I, among many others, have been pointing to Pakistan as a country in turmoil. This has been obvious even to the most casual of observers. It started when the United States, with all good intentions, pushed then President Musharraf to hold Parliamentary elections. This resulted in the Bhutto assassination and subsequent implementation of marshal law by Musharraf as I reported in the article Will Pakistan be Pushed Beyond the Cusp? Later I commented on the probability that President Musharraf would be forced from office and much of the uncertainty that would follow in the article titled Pakistan’s Uncertain Future. This even included a what has proven to be overly optimistic set of hopes for the future of Pakistan. A more realistic mention of potential problems with the militant Islamists taking control of Pakistan was part of my article The Problem Less Discussed. With that as a background, let us continue with the latest rumblings coming out of Pakistan.
A recent disagreement between the two major parties of the Parliamentary coalition, the possibility for an imminent dissolution of the government is a distinct possibility. The Pakistan Muslim League will meet Monday to decide whether to abandon support for the Pakistan People’s Party thus giving neither one a majority coalition. This may force one or the other to make concessions to some of the more radical elements in the Parliament in order to form a majority. Even if such a resolution can be reached, this does not guarantee the Parliament will stand. The major differences between these two of the more popular parties come down to the Pakistan People’s Party pushing for a quick election for President Musharraf’s successor and the Pakistan Muslim League desire to have more of the judges restored to their benches immediately than the Pakistan People’s Party desires. The Pakistan People’s Party is accused by the Pakistan Muslim League of attempting to rule without any input or discussion with their co-ruling coalition members. This split is proving to be a very serious matter and the continued coalition’s future is not looking good or healthy. One major contention is that the PPP is rushing the Presidential elections as they have a ready candidate and wish to eclipse any chance that the PML can place a candidate who will give viable challenge.
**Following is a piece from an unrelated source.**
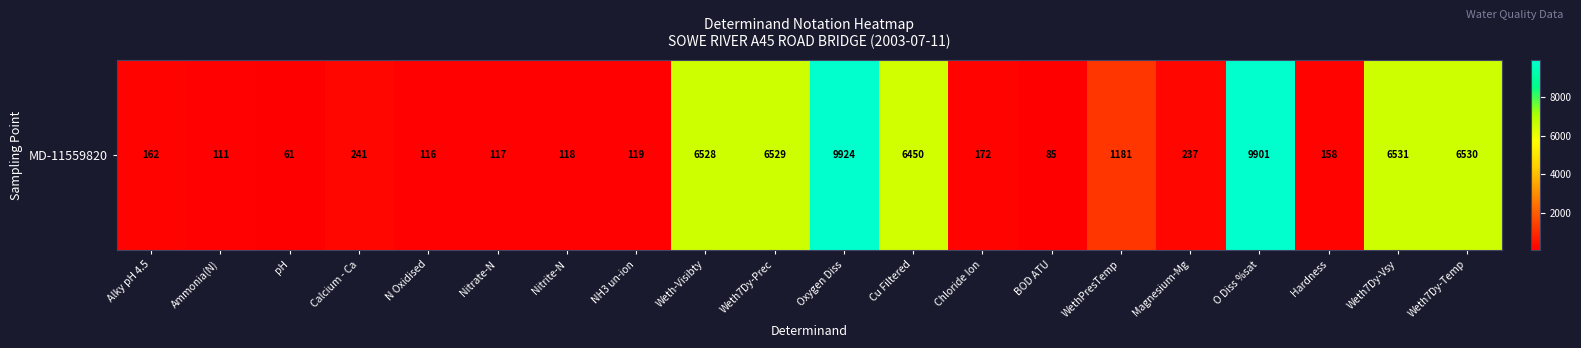

How many categories are shown in the chart?

20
Should the coalition disintegrate, then Pakistan will have a period with no actual government of which to speak. Such turmoil will present the radical elements within the Pakistan northern tribal areas to possibly ally with the more extreme members if the ISI and their allies from the military for taking over the governing of Pakistan. This would place the ISI and the Taliban, a group originally spawned by members of the ISI, in charge of Pakistan and all the nuclear weapons therein. This would also give Al Queda a new training area and potentially a nuclear arsenal at their disposal. The downside of this situation is so serious that it most likely could require outside interference to keep this under some control. Should the worst-case scenario come to fruition, then the possibility of a new front in the WOT will become a probability, possibly a necessity. This new front will require some careful diplomacy and close scrutiny to protect the world from nuclear terrorism. The world cannot leave this totally up to the United States and most likely India, as the consequences will reach far beyond India alone. This may be the most crucial and dangerous situation we have faced thus far in the WOT. This should be another question placed before our candidates for President as it may likely face them upon entering office. Let us hope for the best but be prepared for the worst.